**PROBLEM DETAILS:** Write out the article below on David Cameron's attack on Jeremy Corbyn, word for word and in full.

**PAGE EXTRACT:**

Here Is A Security Threatening, Terrorist-Sympathising, Britain-Hating” Ideologue – His Name is Not Jeremy Corbyn

8th October 2015 / United Kingdom

David Cameron has lambasted Jeremy Corbyn as a “security threatening, terrorist-sympathising, Britain-hating” ideologue in his most vocal attack yet on the newly appointed Labour leader, which was designed to show that he is wholly unsuitable to lead Britain. This is a far cry from Cameron welcoming Corbyn to the first of PMQ’s exchanges in parliament just one month ago where he urged working together in the national interest. “If we can change PMQs, nobody would be more delighted than me.” The session then descended as usual.

Cameron’s speech to the Conservative conference in Manchester on Wednesday was designed to show his determination to occupy the centre ground in the wake of Corbyn’s emphatic victory in the Labour leadership contest by setting out an optimistic framework. He pledged to launch an all-out assault on the “scourge of poverty” and to turn the Tories into the party of the “equal shot” by eradicating all forms of discrimination.

**SOURCE MATERIAL:**

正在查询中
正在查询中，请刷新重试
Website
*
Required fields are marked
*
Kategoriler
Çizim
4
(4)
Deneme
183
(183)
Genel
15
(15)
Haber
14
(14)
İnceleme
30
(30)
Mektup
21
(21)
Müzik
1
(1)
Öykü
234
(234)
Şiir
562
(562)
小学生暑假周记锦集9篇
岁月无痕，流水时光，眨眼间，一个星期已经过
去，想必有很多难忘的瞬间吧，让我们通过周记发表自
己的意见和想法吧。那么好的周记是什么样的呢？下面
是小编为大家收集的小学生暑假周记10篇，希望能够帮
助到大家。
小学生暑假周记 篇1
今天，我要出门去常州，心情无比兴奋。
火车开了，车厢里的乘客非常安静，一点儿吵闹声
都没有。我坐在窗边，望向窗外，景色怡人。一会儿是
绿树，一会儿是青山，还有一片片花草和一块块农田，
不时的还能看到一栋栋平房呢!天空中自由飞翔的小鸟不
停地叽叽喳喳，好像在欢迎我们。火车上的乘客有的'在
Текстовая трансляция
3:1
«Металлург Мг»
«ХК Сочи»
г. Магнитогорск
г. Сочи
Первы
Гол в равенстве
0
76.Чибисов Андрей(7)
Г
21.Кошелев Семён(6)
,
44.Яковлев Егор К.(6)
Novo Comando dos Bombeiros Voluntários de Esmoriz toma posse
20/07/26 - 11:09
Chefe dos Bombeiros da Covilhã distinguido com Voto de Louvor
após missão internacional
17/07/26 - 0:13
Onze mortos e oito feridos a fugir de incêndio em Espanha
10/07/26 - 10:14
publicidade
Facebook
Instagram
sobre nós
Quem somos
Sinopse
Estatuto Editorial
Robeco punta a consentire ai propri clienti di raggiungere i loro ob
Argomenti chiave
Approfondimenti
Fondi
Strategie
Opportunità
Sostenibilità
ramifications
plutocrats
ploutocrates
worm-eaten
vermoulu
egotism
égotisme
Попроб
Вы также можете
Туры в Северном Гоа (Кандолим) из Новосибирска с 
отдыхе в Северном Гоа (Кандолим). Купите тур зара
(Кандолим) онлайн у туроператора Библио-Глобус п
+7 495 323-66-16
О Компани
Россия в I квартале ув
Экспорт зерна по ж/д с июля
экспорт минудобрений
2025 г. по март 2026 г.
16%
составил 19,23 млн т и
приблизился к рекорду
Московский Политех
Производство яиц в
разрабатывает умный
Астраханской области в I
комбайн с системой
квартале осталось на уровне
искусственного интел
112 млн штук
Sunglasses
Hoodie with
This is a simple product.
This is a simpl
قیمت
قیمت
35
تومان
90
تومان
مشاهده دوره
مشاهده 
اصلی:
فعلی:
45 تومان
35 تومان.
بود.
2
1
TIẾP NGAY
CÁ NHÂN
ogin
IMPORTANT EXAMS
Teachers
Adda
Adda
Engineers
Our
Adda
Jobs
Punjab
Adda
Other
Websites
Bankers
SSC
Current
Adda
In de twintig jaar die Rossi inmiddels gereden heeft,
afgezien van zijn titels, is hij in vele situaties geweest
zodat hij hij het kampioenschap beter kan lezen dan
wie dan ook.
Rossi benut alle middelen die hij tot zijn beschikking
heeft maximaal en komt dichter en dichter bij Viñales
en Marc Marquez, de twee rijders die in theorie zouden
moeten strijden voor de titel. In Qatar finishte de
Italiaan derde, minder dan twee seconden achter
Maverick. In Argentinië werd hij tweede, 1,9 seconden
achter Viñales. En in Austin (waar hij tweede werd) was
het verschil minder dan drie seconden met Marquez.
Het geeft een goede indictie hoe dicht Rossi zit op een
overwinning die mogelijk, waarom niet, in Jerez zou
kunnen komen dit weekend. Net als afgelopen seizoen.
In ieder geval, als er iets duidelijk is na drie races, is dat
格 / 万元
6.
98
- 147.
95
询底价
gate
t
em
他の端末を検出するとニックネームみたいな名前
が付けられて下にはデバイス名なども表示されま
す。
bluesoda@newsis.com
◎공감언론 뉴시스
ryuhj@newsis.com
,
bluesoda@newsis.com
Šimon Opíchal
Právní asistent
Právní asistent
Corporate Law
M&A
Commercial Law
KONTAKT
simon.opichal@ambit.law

**RESULT OF THIS TASK:**
Here Is A Security Threatening, Terrorist-Sympathising, Britain-Hating” Ideologue – His Name is Not Jeremy Corbyn

8th October 2015 / United Kingdom

David Cameron has lambasted Jeremy Corbyn as a “security threatening, terrorist-sympathising, Britain-hating” ideologue in his most vocal attack yet on the newly appointed Labour leader, which was designed to show that he is wholly unsuitable to lead Britain. This is a far cry from Cameron welcoming Corbyn to the first of PMQ’s exchanges in parliament just one month ago where he urged working together in the national interest. “If we can change PMQs, nobody would be more delighted than me.” The session then descended as usual.

Cameron’s speech to the Conservative conference in Manchester on Wednesday was designed to show his determination to occupy the centre ground in the wake of Corbyn’s emphatic victory in the Labour leadership contest by setting out an optimistic framework. He pledged to launch an all-out assault on the “scourge of poverty” and to turn the Tories into the party of the “equal shot” by eradicating all forms of discrimination.